You must provide your medical examiner with the following information:

    Date of onset valvular disease.

    Name and location of treating health care professional.

    What interventions have been done.

    Medications you are taking.

    Treatment plan.

    Side effects of medication. 

    Report: Any history of chest pain, shortness of breath, shortness of breath while sleeping, swelling of ankles, dizziness or fatigue.


Mild-systolic Grade 2 or less with no signs or symptoms do not require workup.  Venous hum does not require work up.


Specific  conditions:

Aortic regurgitation:

w  Certify if:  Mild or moderate with normal LV function, no LV dilatation and asymptomatic.

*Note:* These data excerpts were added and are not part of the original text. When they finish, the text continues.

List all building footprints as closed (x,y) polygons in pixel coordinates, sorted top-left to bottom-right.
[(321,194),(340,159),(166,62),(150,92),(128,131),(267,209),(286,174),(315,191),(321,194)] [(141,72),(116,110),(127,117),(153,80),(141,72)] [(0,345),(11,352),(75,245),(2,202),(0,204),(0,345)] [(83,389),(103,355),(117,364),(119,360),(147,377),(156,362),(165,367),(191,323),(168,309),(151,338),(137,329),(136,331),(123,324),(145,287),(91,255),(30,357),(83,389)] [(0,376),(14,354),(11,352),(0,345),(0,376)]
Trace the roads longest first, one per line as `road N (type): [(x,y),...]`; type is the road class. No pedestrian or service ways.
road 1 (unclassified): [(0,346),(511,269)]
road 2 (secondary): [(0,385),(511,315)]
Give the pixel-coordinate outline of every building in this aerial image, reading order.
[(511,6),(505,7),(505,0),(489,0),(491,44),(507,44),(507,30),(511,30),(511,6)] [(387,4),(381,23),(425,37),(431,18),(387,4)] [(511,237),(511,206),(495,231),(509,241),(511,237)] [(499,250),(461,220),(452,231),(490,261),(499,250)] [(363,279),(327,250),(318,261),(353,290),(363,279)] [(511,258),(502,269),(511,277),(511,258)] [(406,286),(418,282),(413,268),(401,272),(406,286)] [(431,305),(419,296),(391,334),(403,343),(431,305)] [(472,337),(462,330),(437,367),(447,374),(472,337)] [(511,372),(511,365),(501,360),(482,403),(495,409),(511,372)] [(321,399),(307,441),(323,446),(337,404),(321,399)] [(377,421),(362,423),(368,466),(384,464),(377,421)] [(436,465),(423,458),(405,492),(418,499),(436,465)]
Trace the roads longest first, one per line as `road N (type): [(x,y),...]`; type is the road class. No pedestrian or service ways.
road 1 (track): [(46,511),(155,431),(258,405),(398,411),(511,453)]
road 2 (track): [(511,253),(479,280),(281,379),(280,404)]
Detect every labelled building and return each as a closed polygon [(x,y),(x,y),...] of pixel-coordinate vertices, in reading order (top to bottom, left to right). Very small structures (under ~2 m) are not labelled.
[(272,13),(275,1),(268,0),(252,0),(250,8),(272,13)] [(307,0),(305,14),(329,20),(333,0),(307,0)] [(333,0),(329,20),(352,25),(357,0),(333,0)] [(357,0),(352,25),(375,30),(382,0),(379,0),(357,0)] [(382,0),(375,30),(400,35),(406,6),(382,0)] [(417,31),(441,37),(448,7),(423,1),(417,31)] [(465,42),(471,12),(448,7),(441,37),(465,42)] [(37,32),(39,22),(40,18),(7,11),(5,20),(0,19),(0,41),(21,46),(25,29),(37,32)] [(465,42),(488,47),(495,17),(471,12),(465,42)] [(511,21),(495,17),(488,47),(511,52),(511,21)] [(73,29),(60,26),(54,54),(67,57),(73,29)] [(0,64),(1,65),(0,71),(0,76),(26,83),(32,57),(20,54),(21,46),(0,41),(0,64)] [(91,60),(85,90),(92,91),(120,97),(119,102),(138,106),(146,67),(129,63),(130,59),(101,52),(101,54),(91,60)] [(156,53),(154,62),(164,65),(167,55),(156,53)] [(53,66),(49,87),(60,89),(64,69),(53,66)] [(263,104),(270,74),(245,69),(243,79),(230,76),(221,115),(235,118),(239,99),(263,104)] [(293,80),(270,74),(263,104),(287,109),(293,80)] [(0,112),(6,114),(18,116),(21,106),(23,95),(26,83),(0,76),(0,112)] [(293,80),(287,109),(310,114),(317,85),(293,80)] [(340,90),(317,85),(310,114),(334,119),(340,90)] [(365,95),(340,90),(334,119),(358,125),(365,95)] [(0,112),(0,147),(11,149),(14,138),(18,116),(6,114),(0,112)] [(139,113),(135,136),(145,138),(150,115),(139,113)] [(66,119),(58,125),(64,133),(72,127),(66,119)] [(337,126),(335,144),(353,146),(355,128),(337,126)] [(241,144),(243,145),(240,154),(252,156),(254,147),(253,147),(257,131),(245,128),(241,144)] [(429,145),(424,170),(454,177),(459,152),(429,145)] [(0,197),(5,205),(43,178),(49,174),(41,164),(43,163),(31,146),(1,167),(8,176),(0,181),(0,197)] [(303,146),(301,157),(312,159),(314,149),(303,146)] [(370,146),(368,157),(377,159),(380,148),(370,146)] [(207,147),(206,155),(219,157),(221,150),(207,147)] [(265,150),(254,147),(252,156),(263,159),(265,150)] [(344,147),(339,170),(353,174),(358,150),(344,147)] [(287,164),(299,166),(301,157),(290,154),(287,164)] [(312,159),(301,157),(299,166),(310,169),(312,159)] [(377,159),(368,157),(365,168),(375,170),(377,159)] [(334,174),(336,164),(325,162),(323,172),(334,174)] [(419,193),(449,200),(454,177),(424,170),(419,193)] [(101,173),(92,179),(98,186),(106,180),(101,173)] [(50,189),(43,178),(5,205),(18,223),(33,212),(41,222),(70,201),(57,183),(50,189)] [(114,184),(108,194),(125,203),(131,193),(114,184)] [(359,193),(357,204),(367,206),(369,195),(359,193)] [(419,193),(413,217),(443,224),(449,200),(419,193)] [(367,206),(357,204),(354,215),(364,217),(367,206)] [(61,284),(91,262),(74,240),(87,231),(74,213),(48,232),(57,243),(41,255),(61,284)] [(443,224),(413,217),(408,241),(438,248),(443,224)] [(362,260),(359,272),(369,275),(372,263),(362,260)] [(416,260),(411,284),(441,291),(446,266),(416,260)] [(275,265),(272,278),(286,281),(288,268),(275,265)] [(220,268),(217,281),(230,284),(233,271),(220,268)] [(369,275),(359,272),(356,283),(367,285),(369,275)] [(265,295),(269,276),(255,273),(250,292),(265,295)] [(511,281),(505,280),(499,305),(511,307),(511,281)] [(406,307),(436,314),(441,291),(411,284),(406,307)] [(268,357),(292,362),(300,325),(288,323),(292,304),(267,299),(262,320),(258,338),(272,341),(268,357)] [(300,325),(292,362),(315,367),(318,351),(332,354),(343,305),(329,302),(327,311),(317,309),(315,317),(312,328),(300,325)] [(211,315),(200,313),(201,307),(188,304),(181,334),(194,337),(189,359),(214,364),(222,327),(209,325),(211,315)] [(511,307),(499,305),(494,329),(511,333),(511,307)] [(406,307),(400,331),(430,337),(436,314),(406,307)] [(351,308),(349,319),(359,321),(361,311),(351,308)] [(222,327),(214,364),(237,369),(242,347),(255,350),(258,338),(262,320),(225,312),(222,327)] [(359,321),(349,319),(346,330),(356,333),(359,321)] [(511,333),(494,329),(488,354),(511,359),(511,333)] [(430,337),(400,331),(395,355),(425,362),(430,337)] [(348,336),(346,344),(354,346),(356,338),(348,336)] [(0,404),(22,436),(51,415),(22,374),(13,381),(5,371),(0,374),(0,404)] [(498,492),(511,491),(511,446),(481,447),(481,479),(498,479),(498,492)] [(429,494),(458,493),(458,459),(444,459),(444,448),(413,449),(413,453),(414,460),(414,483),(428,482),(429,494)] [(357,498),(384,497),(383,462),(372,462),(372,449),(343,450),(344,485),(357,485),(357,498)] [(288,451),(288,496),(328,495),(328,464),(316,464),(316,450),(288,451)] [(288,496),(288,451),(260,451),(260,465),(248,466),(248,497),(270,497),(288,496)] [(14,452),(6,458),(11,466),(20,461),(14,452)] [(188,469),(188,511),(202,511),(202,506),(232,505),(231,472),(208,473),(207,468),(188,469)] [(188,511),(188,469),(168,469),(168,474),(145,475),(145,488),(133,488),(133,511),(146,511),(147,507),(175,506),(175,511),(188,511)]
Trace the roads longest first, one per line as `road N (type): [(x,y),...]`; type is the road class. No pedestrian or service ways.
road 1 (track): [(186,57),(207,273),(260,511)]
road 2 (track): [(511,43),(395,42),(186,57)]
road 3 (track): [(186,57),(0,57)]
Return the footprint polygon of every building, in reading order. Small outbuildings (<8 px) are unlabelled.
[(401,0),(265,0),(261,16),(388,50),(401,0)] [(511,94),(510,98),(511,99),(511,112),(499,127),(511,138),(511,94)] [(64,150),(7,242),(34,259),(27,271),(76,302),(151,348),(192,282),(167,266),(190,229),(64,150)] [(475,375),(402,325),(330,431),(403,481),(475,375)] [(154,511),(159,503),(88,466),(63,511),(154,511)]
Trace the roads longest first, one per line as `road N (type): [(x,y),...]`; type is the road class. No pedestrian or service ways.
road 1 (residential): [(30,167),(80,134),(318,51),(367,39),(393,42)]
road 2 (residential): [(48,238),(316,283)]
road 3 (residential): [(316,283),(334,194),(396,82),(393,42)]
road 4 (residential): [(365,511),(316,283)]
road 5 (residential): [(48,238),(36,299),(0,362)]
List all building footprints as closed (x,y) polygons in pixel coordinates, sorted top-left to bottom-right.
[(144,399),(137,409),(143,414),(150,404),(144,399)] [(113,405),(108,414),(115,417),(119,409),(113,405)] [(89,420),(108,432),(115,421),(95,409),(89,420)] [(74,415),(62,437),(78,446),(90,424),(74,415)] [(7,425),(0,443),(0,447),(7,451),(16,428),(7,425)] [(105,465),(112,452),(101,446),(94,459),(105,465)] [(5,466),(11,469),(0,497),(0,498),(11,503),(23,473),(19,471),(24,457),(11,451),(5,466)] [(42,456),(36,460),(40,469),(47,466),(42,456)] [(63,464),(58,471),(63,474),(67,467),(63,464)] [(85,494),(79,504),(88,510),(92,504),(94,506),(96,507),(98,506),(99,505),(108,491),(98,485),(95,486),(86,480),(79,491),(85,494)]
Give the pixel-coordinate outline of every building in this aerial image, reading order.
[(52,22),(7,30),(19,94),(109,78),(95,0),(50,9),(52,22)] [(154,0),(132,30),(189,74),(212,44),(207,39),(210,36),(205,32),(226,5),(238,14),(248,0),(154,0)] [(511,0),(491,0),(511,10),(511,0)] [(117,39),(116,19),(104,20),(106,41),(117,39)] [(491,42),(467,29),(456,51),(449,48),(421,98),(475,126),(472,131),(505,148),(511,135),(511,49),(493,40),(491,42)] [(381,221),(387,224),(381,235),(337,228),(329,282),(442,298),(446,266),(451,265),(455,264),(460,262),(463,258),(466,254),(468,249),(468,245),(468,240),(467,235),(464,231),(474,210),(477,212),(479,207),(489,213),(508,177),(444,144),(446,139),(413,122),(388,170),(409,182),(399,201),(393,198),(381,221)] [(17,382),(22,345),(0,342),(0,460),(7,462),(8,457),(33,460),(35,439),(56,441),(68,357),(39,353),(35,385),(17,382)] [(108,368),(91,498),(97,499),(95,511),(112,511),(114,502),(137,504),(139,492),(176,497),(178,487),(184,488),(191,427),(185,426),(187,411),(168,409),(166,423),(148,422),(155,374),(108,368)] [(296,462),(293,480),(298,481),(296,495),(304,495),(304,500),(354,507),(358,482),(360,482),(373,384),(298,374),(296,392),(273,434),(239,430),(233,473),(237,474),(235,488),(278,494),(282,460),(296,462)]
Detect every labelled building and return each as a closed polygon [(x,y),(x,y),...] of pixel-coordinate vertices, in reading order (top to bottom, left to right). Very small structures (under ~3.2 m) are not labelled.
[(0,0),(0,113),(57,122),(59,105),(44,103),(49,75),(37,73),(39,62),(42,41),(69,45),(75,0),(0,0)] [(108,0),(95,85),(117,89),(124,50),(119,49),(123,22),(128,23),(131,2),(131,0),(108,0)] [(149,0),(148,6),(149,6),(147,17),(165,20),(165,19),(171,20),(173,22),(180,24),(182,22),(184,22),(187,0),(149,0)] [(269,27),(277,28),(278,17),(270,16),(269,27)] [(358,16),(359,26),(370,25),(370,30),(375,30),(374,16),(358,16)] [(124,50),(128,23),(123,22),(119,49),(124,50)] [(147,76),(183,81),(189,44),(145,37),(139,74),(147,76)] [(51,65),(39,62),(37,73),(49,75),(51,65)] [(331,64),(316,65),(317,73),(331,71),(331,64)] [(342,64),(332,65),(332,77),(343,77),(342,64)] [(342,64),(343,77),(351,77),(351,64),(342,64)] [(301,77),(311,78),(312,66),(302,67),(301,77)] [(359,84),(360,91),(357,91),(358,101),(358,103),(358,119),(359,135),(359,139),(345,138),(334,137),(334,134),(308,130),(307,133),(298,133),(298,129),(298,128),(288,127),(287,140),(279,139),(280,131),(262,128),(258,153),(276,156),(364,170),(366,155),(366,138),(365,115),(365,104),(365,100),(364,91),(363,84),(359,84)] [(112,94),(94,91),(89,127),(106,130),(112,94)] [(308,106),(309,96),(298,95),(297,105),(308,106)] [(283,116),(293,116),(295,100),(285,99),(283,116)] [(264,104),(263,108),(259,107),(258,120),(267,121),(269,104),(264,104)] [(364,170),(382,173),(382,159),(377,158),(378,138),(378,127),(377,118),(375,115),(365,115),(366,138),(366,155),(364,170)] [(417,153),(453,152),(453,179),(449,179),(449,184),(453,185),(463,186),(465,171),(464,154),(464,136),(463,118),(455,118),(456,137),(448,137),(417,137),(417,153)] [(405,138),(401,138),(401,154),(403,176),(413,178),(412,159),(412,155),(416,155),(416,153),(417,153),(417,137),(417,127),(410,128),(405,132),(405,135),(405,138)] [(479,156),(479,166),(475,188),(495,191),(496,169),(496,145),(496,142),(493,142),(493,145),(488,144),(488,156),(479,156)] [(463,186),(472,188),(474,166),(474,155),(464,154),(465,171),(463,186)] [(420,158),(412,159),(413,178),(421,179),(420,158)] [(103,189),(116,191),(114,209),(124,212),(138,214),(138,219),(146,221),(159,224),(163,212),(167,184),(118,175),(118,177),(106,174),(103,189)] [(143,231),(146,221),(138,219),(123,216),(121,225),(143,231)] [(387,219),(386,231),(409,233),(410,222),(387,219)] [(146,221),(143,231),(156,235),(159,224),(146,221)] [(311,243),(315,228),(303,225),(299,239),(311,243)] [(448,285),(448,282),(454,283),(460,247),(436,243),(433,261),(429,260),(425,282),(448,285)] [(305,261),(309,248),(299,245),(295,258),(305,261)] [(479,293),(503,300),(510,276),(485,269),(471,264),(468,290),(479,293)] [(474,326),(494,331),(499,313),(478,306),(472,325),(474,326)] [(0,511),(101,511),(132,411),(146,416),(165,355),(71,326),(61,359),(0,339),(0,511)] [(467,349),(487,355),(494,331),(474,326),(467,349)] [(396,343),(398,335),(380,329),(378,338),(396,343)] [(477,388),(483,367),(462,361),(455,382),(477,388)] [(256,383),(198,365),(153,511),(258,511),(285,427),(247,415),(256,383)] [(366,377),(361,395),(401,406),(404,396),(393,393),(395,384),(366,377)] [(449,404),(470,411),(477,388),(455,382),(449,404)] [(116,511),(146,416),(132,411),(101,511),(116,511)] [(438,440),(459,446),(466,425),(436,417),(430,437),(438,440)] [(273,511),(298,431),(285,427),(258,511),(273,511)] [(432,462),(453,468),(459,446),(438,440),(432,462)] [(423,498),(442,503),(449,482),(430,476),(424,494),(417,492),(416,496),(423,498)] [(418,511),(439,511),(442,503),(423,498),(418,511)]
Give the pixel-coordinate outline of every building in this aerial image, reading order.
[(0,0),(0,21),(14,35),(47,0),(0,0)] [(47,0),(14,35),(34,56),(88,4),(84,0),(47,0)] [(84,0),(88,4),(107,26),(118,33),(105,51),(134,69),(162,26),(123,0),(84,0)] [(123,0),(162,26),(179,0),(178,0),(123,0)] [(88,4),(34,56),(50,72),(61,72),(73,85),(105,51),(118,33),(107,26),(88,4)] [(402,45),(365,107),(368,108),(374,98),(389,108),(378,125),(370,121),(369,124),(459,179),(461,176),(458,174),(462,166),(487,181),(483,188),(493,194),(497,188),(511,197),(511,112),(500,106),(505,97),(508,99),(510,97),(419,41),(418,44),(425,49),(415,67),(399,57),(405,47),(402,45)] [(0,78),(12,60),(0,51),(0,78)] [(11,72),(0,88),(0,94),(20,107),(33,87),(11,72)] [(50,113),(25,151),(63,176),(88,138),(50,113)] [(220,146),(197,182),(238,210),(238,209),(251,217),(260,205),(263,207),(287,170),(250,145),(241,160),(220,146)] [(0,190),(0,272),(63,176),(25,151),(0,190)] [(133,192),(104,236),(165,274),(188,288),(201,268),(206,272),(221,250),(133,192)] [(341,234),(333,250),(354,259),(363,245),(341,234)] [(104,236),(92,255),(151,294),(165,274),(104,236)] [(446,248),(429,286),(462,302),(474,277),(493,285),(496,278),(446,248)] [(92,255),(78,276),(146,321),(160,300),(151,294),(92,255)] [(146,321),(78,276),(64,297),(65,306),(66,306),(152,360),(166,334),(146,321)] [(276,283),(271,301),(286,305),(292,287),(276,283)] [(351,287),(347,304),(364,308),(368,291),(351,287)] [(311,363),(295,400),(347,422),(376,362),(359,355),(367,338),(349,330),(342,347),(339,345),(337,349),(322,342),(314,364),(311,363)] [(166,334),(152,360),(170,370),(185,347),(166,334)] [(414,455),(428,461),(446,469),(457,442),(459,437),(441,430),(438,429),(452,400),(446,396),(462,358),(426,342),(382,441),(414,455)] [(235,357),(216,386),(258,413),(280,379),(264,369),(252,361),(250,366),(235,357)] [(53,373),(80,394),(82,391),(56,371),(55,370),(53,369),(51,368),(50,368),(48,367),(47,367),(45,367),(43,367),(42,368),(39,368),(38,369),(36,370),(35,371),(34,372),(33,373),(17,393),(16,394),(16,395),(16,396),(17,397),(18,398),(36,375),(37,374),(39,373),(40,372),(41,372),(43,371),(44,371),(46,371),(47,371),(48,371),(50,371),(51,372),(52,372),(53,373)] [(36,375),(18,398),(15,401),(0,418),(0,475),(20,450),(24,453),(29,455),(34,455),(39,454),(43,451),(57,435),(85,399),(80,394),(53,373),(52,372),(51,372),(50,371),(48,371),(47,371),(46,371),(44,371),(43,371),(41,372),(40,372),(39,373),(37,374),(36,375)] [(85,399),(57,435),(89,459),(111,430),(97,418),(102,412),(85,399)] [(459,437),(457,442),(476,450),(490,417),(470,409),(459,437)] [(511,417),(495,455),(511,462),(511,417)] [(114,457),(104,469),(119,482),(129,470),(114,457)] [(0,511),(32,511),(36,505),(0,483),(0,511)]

w  Certification period:  One year

w  Monitoring:  Echocardiogram every 2-3 years

w  Severe AR:   Refer to CV tables or FMCSA handbook


Aortic Stenosis:

w  Certify if:  Mild or moderate (greater than 1 cm2 AVA) if asymptomatic

w  Certification period:  One year

w  Monitoring: Echocardiogram every 5 years for mild, every 1-2 for moderate

w  Do not certify if:  Angina, heart failure, syncope, atrial fibrillation, EF <50%, thromboembolism

w  Severe AS:  Disqualified

Mitral regurgitation:

w  Certify if:  Asymptomatic

w  Certification period:  One year

w  Monitoring: mild:  None, moderate: annual echocardiogram, severe: echo every 6-12 months

w  Do not certify if:  Symptomatic, can not achieve >6 METS on TMET, atrial fibrillation, LV dysfunction, thromboembolism, ruptured chordae, flail leaflet, Pulmonary hypertension


Mitral stenosis:

w  Certify if:  Mild or moderate AND asymptomatic

w  Certification:  Annual

w  Monitoring:  if mild, then none; if moderate, then annual echocardiogram

w  Severe:  Disqualify


Following surgical repair of any valve disease:  Three (3) month wait needed and cardiology clearance.


In all cases, examiner shall refer to the most current version of the Cardiovascular Tables and/or the FMCSA Medical Examiner’s Handbook for any uncertain or complicated cases for further guidance.  Opinions shall be sought from the treating cardiologist(s) and/or CV surgeons as necessary before clearing a driver.